All of lore.kernel.org
 help / color / mirror / Atom feed
From: Eric Dumazet <eric.dumazet@gmail.com>
To: Tom Herbert <therbert@google.com>
Cc: David Miller <davem@davemloft.net>,
	Linux Netdev List <netdev@vger.kernel.org>,
	Andi Kleen <andi@firstfloor.org>
Subject: Re: [PATCH v4 1/1] rps: core implementation
Date: Sat, 21 Nov 2009 09:07:59 +0100	[thread overview]
Message-ID: <4B079FDF.9040809@gmail.com> (raw)
In-Reply-To: <65634d660911201528k5a07135el471b65fff9dd7c9d@mail.gmail.com>

Tom Herbert a écrit :
> Version 4 of RPS patch.  I think this addresses most of the comments
> on the previous versions.  Thanks for all the insightful comments and
> patience!
> 
> Changes from previous version:
> 
> - Added rxhash to kernel-doc for struct sk_buff
> - Removed /** on comments not for kernel-doc
> - Change get_token declaration to kernel style
> - Added struct dev_rps_maps.  Each netdevice now has a pointer to this
> structure which contains the array of per NAPI rps maps, the number of
> this maps.  rcu is used to protect pointer
> - In store_rps_cpus a new map set is allocated each call.
> - Removed dev_isalive check and other locks since rps struct in
> netdevice are protected by rcu
> - Removed NET_RPS_SOFTIRQ and call net_rps_action from net_rx_action instead
> - Queue to remote backlog queues only in NAPI case.  This means
> rps_remote_softirq_cpus does not need to be accessed with interrupts
> disabled and __smp_call_function_single will not be called with
> interrupts disabled
> - Limit the number of entries in an rps map to min(256, num_possible_cpus())

————

__EXERCISE AIM__: Please reproduce the email word for word, starting with "All of lore.kernel.org" and going on through "Message-ID: <4B079FDF.9040809@gmail.com> (raw)". The listing comes from a different source than the email above.

__DATA EXTRACT__:
————

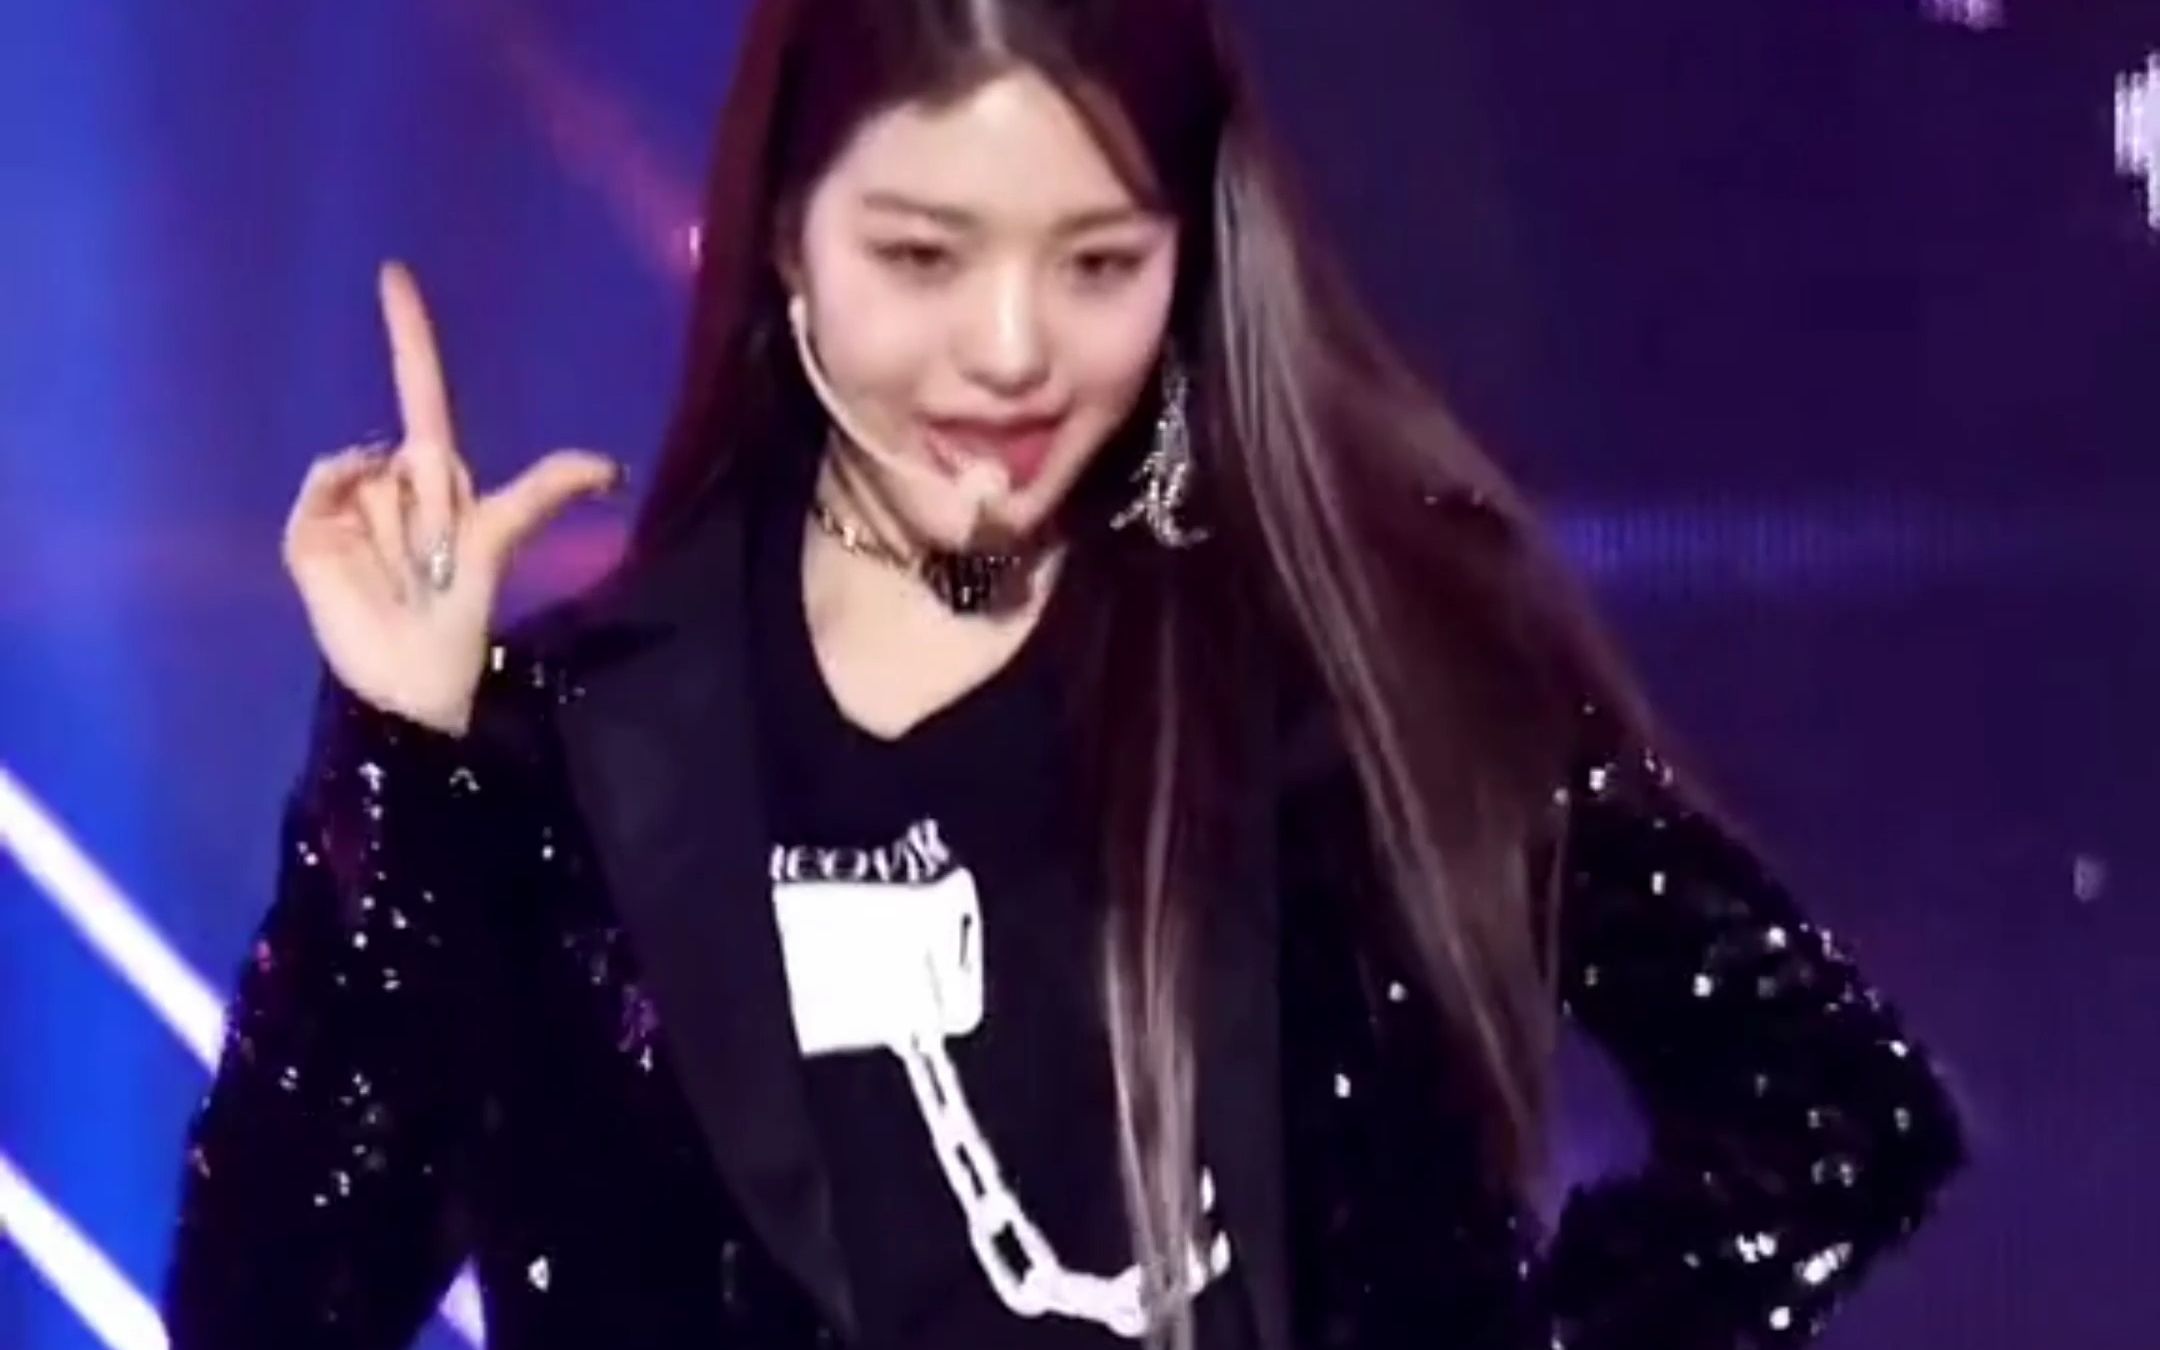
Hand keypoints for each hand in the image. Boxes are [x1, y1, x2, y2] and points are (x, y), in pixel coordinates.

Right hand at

————

__EXERCISE OUTPUT__:
All of lore.kernel.org
 help / color / mirror / Atom feed
From: Eric Dumazet <eric.dumazet@gmail.com>
To: Tom Herbert <therbert@google.com>
Cc: David Miller <davem@davemloft.net>,
	Linux Netdev List <netdev@vger.kernel.org>,
	Andi Kleen <andi@firstfloor.org>
Subject: Re: [PATCH v4 1/1] rps: core implementation
Date: Sat, 21 Nov 2009 09:07:59 +0100	[thread overview]
Message-ID: <4B079FDF.9040809@gmail.com> (raw)